▶ Data listing:
* * * * * * *
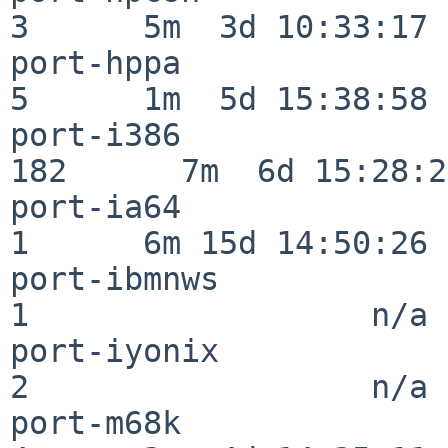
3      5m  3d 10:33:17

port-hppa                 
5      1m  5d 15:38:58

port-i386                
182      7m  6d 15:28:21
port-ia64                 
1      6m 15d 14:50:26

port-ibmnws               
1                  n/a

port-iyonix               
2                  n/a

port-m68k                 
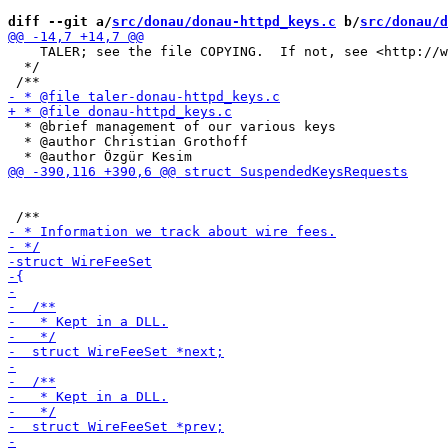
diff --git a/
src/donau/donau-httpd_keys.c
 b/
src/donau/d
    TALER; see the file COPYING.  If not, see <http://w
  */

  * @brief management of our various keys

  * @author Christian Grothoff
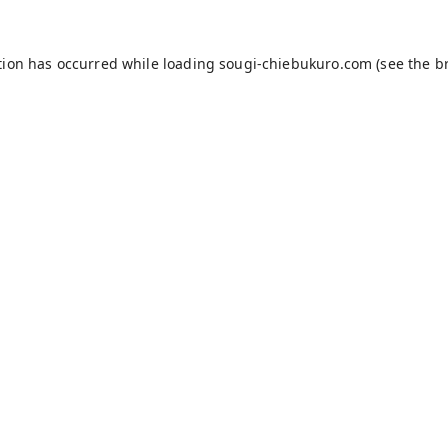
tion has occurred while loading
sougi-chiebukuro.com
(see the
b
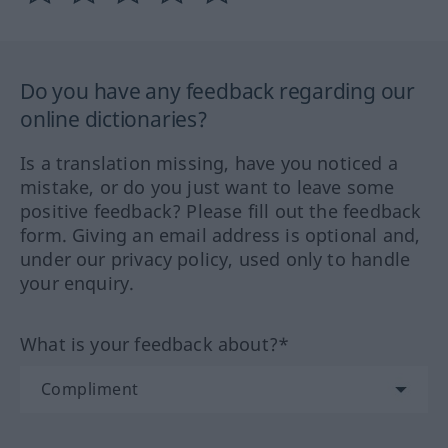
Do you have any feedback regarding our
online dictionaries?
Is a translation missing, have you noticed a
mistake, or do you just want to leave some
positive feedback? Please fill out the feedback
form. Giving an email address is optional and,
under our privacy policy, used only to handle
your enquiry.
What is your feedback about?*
* * * * * * *
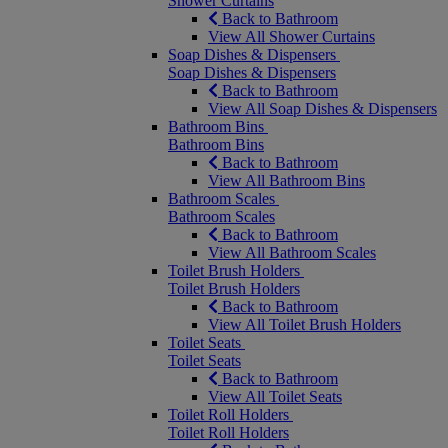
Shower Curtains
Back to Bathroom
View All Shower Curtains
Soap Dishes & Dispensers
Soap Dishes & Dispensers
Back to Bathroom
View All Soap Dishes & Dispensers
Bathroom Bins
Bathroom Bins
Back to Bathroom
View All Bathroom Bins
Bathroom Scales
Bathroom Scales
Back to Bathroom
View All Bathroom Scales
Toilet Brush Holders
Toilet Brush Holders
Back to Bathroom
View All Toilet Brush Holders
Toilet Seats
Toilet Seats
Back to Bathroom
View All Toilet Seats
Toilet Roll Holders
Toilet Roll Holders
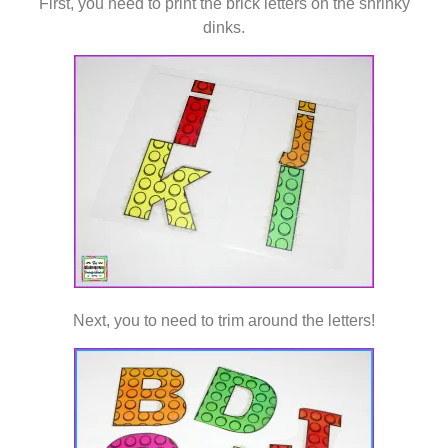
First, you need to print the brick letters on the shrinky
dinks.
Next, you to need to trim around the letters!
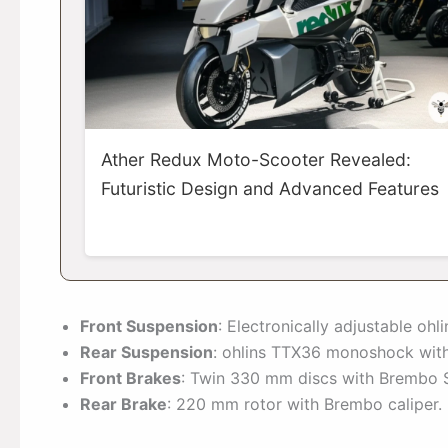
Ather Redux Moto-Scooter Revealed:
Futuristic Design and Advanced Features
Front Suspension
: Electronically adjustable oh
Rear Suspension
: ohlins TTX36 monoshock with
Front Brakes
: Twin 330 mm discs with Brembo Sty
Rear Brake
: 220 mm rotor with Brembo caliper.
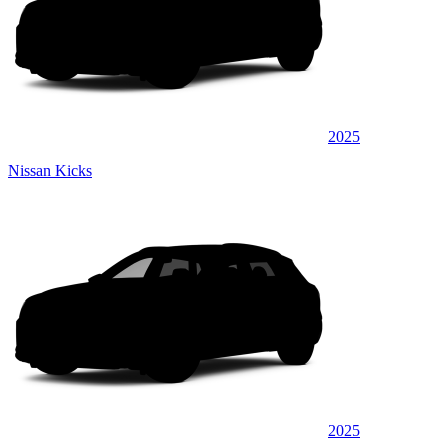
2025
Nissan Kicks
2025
* * * * * * *
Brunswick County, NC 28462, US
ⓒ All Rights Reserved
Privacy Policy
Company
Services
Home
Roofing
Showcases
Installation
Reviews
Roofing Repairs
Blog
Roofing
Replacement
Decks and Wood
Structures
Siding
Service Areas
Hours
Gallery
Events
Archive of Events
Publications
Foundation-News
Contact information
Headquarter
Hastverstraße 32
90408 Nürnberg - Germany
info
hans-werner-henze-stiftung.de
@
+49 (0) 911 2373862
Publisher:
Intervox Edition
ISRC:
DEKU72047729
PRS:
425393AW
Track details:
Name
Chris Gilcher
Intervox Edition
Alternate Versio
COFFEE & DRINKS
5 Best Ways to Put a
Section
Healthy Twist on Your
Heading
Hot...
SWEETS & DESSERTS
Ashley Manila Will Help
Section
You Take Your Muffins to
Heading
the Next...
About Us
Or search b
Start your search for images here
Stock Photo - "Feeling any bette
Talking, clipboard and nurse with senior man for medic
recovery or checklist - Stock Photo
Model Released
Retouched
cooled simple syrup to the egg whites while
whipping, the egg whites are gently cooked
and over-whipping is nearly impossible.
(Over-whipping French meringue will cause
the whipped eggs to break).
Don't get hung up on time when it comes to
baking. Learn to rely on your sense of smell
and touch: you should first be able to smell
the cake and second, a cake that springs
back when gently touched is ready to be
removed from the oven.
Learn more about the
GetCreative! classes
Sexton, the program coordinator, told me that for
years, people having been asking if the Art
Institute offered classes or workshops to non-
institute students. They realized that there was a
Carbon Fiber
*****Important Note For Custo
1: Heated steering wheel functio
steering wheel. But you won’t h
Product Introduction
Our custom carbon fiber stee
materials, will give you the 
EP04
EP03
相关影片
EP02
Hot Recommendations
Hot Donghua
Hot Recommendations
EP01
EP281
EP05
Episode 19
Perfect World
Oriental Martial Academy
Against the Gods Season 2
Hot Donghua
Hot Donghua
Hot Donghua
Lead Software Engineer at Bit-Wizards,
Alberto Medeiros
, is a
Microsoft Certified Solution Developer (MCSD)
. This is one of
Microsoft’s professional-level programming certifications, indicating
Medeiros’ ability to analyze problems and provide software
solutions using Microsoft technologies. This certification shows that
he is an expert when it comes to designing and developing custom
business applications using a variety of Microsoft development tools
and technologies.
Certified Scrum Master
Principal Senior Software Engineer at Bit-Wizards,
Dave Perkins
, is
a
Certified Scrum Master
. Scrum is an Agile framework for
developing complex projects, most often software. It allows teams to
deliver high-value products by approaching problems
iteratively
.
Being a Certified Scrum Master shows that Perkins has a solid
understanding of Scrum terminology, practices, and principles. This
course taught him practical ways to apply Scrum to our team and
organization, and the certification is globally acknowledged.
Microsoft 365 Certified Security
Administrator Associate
* * * * * * *
▶ Problem to solve:
Keeping every character as it is, restate the lines above that run from the line with "View All Bathroom Bins" through the line with "View All Toilet Seats", both included, and nothing else.

▶ Answer section:
View All Bathroom Bins
Bathroom Scales
Bathroom Scales
Back to Bathroom
View All Bathroom Scales
Toilet Brush Holders
Toilet Brush Holders
Back to Bathroom
View All Toilet Brush Holders
Toilet Seats
Toilet Seats
Back to Bathroom
View All Toilet Seats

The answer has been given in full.